# Problem statement:
Every line that contains "examples" must be located and copied from the data.
··· Data supplied ···
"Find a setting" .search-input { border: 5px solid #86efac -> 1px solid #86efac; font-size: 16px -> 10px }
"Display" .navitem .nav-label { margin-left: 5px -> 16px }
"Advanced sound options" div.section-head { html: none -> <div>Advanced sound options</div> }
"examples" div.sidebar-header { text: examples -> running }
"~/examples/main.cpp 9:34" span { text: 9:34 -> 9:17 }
···
··· Data supplied ···
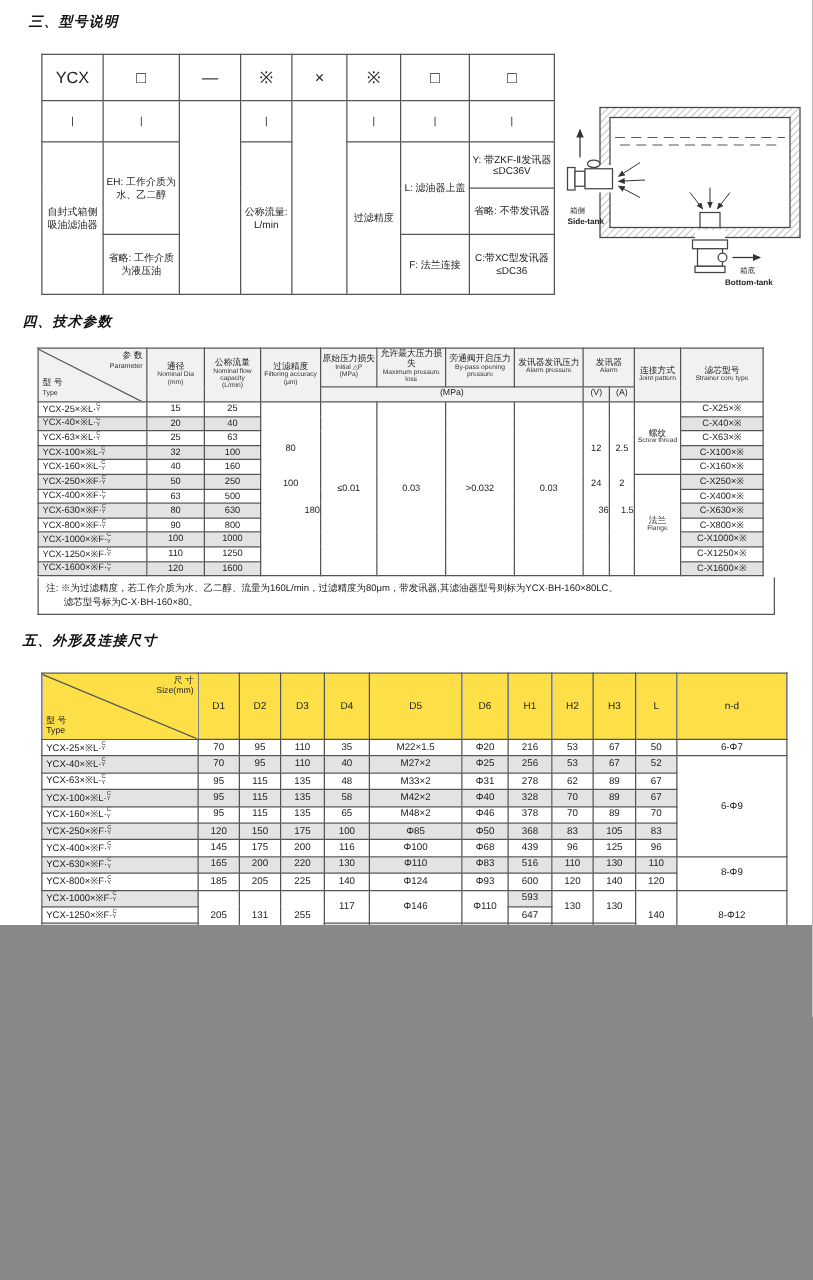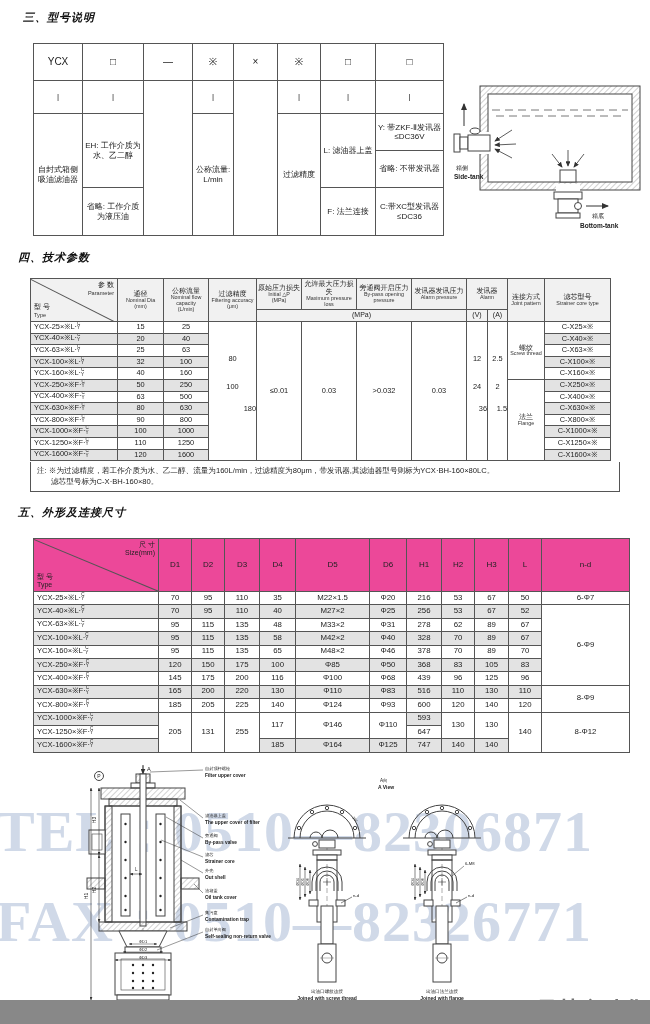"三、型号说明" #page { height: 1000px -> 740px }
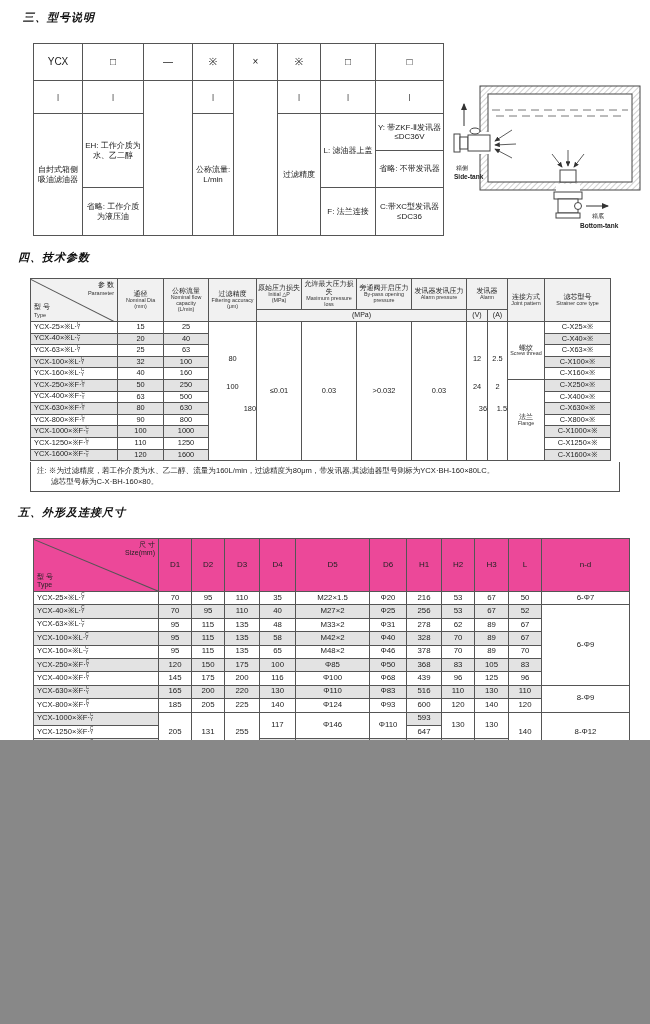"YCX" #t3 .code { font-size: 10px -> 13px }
···
··· Data supplied ···
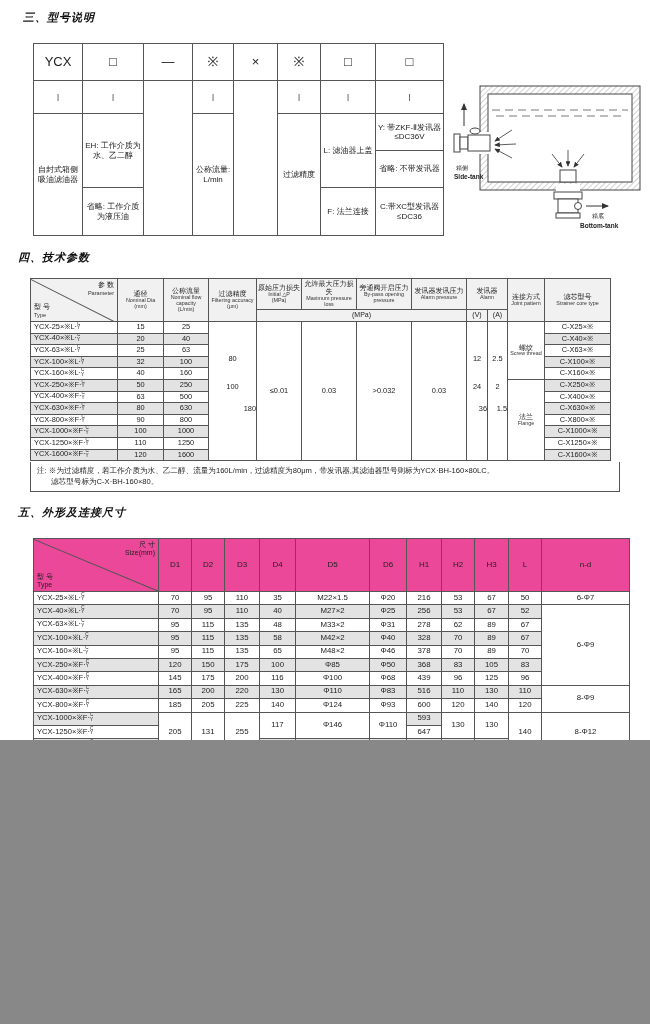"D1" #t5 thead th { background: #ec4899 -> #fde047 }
···
# Output of the task:
"examples" div.sidebar-header { text: examples -> running }
"~/examples/main.cpp 9:34" span { text: 9:34 -> 9:17 }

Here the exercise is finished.